Using the data that follows, return exactly the lines from the one that contains "8 G. Feldman, D." through the one that contains "0.68] | 0.21 |", ends included.
——————
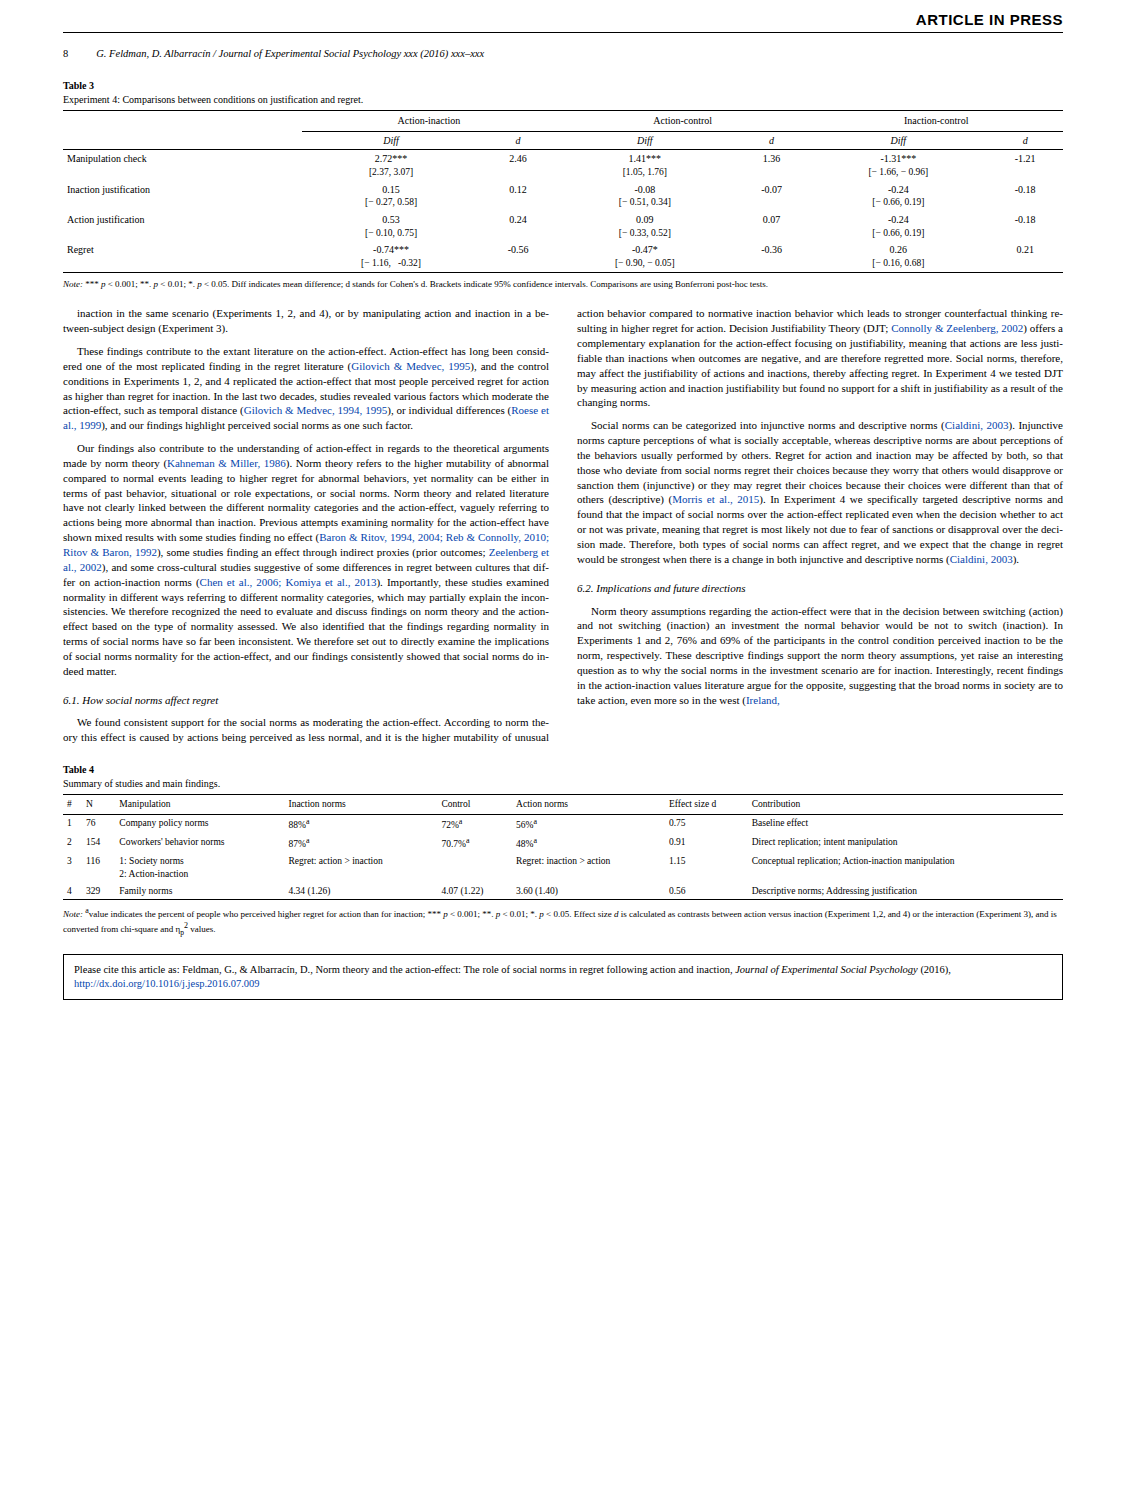ARTICLE IN PRESS
8 G. Feldman, D. Albarracín / Journal of Experimental Social Psychology xxx (2016) xxx–xxx
Table 3 Experiment 4: Comparisons between conditions on justification and regret.
| | Action-inaction | Action-control | Inaction-control |
| --- | --- | --- | --- |
| | Diff | d | Diff | d | Diff | d |
| Manipulation check | 2.72*** [2.37, 3.07] | 2.46 | 1.41*** [1.05, 1.76] | 1.36 | -1.31*** [− 1.66, − 0.96] | -1.21 |
| Inaction justification | 0.15 [− 0.27, 0.58] | 0.12 | -0.08 [− 0.51, 0.34] | -0.07 | -0.24 [− 0.66, 0.19] | -0.18 |
| Action justification | 0.53 [− 0.10, 0.75] | 0.24 | 0.09 [− 0.33, 0.52] | 0.07 | -0.24 [− 0.66, 0.19] | -0.18 |
| Regret | -0.74*** [− 1.16, -0.32] | -0.56 | -0.47* [− 0.90, − 0.05] | -0.36 | 0.26 [− 0.16, 0.68] | 0.21 |
Note: *** p < 0.001; **. p < 0.01; *. p < 0.05. Diff indicates mean difference; d stands for Cohen's d. Brackets indicate 95% confidence intervals. Comparisons are using Bonferroni post-hoc tests.
inaction in the same scenario (Experiments 1, 2, and 4), or by manipulating action and inaction in a between-subject design (Experiment 3).
These findings contribute to the extant literature on the action-effect. Action-effect has long been considered one of the most replicated finding in the regret literature (Gilovich & Medvec, 1995), and the control conditions in Experiments 1, 2, and 4 replicated the action-effect that most people perceived regret for action as higher than regret for inaction. In the last two decades, studies revealed various factors which moderate the action-effect, such as temporal distance (Gilovich & Medvec, 1994, 1995), or individual differences (Roese et al., 1999), and our findings highlight perceived social norms as one such factor.
Our findings also contribute to the understanding of action-effect in regards to the theoretical arguments made by norm theory (Kahneman & Miller, 1986). Norm theory refers to the higher mutability of abnormal compared to normal events leading to higher regret for abnormal behaviors, yet normality can be either in terms of past behavior, situational or role expectations, or social norms. Norm theory and related literature have not clearly linked between the different normality categories and the action-effect, vaguely referring to actions being more abnormal than inaction. Previous attempts examining normality for the action-effect have shown mixed results with some studies finding no effect (Baron & Ritov, 1994, 2004; Reb & Connolly, 2010; Ritov & Baron, 1992), some studies finding an effect through indirect proxies (prior outcomes; Zeelenberg et al., 2002), and some cross-cultural studies suggestive of some differences in regret between cultures that differ on action-inaction norms (Chen et al., 2006; Komiya et al., 2013). Importantly, these studies examined normality in different ways referring to different normality categories, which may partially explain the inconsistencies. We therefore recognized the need to evaluate and discuss findings on norm theory and the action-effect based on the type of normality assessed. We also identified that the findings regarding normality in terms of social norms have so far been inconsistent. We therefore set out to directly examine the implications of social norms normality for the action-effect, and our findings consistently showed that social norms do indeed matter.
6.1. How social norms affect regret
We found consistent support for the social norms as moderating the action-effect. According to norm theory this effect is caused by actions being perceived as less normal, and it is the higher mutability of unusual action behavior compared to normative inaction behavior which leads to stronger counterfactual thinking resulting in higher regret for action. Decision Justifiability Theory (DJT; Connolly & Zeelenberg, 2002) offers a complementary explanation for the action-effect focusing on justifiability, meaning that actions are less justifiable than inactions when outcomes are negative, and are therefore regretted more. Social norms, therefore, may affect the justifiability of actions and inactions, thereby affecting regret. In Experiment 4 we tested DJT by measuring action and inaction justifiability but found no support for a shift in justifiability as a result of the changing norms.
Social norms can be categorized into injunctive norms and descriptive norms (Cialdini, 2003). Injunctive norms capture perceptions of what is socially acceptable, whereas descriptive norms are about perceptions of the behaviors usually performed by others. Regret for action and inaction may be affected by both, so that those who deviate from social norms regret their choices because they worry that others would disapprove or sanction them (injunctive) or they may regret their choices because their choices were different than that of others (descriptive) (Morris et al., 2015). In Experiment 4 we specifically targeted descriptive norms and found that the impact of social norms over the action-effect replicated even when the decision whether to act or not was private, meaning that regret is most likely not due to fear of sanctions or disapproval over the decision made. Therefore, both types of social norms can affect regret, and we expect that the change in regret would be strongest when there is a change in both injunctive and descriptive norms (Cialdini, 2003).
6.2. Implications and future directions
Norm theory assumptions regarding the action-effect were that in the decision between switching (action) and not switching (inaction) an investment the normal behavior would be not to switch (inaction). In Experiments 1 and 2, 76% and 69% of the participants in the control condition perceived inaction to be the norm, respectively. These descriptive findings support the norm theory assumptions, yet raise an interesting question as to why the social norms in the investment scenario are for inaction. Interestingly, recent findings in the action-inaction values literature argue for the opposite, suggesting that the broad norms in society are to take action, even more so in the west (Ireland,
Table 4 Summary of studies and main findings.
| # | N | Manipulation | Inaction norms | Control | Action norms | Effect size d | Contribution |
| --- | --- | --- | --- | --- | --- | --- | --- |
| 1 | 76 | Company policy norms | 88% a | 72% a | 56% a | 0.75 | Baseline effect |
| 2 | 154 | Coworkers' behavior norms | 87% a | 70.7% a | 48% a | 0.91 | Direct replication; intent manipulation |
| 3 | 116 | 1: Society norms 2: Action-inaction | Regret: action > inaction | | Regret: inaction > action | 1.15 | Conceptual replication; Action-inaction manipulation |
| 4 | 329 | Family norms | 4.34 (1.26) | 4.07 (1.22) | 3.60 (1.40) | 0.56 | Descriptive norms; Addressing justification |
Note: avalue indicates the percent of people who perceived higher regret for action than for inaction; *** p < 0.001; **. p < 0.01; *. p < 0.05. Effect size d is calculated as contrasts between action versus inaction (Experiment 1,2, and 4) or the interaction (Experiment 3), and is converted from chi-square and ηp2 values.
Please cite this article as: Feldman, G., & Albarracín, D., Norm theory and the action-effect: The role of social norms in regret following action and inaction, Journal of Experimental Social Psychology (2016), http://dx.doi.org/10.1016/j.jesp.2016.07.009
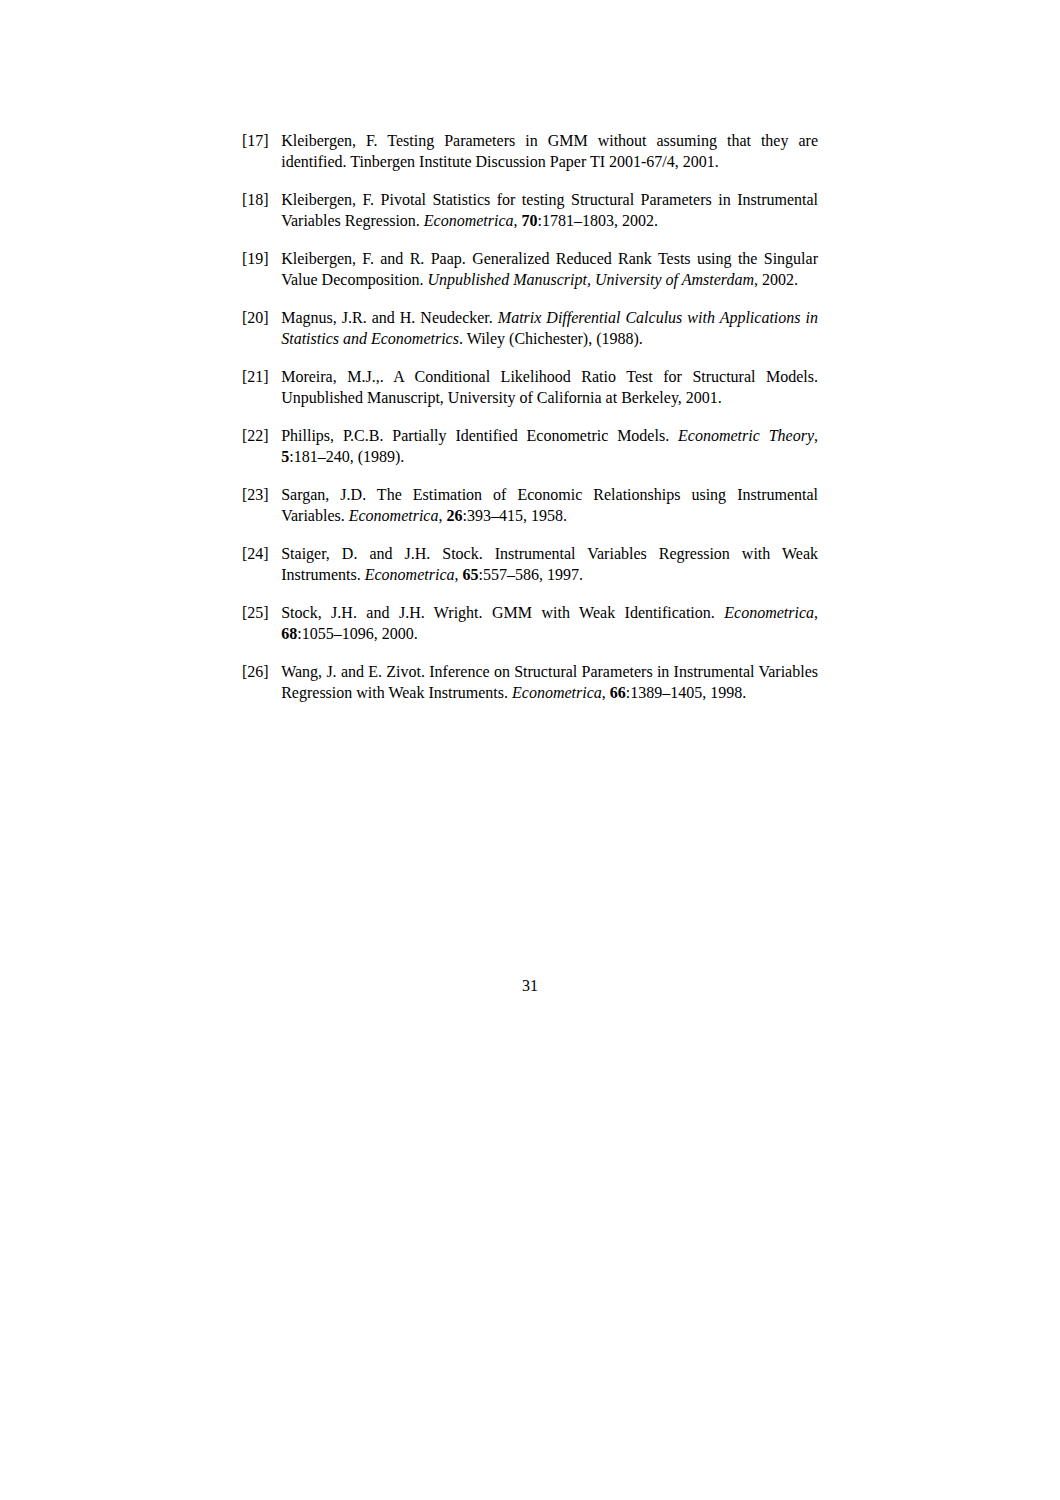[17] Kleibergen, F. Testing Parameters in GMM without assuming that they are identified. Tinbergen Institute Discussion Paper TI 2001-67/4, 2001.
[18] Kleibergen, F. Pivotal Statistics for testing Structural Parameters in Instrumental Variables Regression. Econometrica, 70:1781–1803, 2002.
[19] Kleibergen, F. and R. Paap. Generalized Reduced Rank Tests using the Singular Value Decomposition. Unpublished Manuscript, University of Amsterdam, 2002.
[20] Magnus, J.R. and H. Neudecker. Matrix Differential Calculus with Applications in Statistics and Econometrics. Wiley (Chichester), (1988).
[21] Moreira, M.J.,. A Conditional Likelihood Ratio Test for Structural Models. Unpublished Manuscript, University of California at Berkeley, 2001.
[22] Phillips, P.C.B. Partially Identified Econometric Models. Econometric Theory, 5:181–240, (1989).
[23] Sargan, J.D. The Estimation of Economic Relationships using Instrumental Variables. Econometrica, 26:393–415, 1958.
[24] Staiger, D. and J.H. Stock. Instrumental Variables Regression with Weak Instruments. Econometrica, 65:557–586, 1997.
[25] Stock, J.H. and J.H. Wright. GMM with Weak Identification. Econometrica, 68:1055–1096, 2000.
[26] Wang, J. and E. Zivot. Inference on Structural Parameters in Instrumental Variables Regression with Weak Instruments. Econometrica, 66:1389–1405, 1998.
31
——————
# Reply
8 G. Feldman, D. Albarracín / Journal of Experimental Social Psychology xxx (2016) xxx–xxx
Table 3 Experiment 4: Comparisons between conditions on justification and regret.
| | Action-inaction | Action-control | Inaction-control |
| --- | --- | --- | --- |
| | Diff | d | Diff | d | Diff | d |
| Manipulation check | 2.72*** [2.37, 3.07] | 2.46 | 1.41*** [1.05, 1.76] | 1.36 | -1.31*** [− 1.66, − 0.96] | -1.21 |
| Inaction justification | 0.15 [− 0.27, 0.58] | 0.12 | -0.08 [− 0.51, 0.34] | -0.07 | -0.24 [− 0.66, 0.19] | -0.18 |
| Action justification | 0.53 [− 0.10, 0.75] | 0.24 | 0.09 [− 0.33, 0.52] | 0.07 | -0.24 [− 0.66, 0.19] | -0.18 |
| Regret | -0.74*** [− 1.16, -0.32] | -0.56 | -0.47* [− 0.90, − 0.05] | -0.36 | 0.26 [− 0.16, 0.68] | 0.21 |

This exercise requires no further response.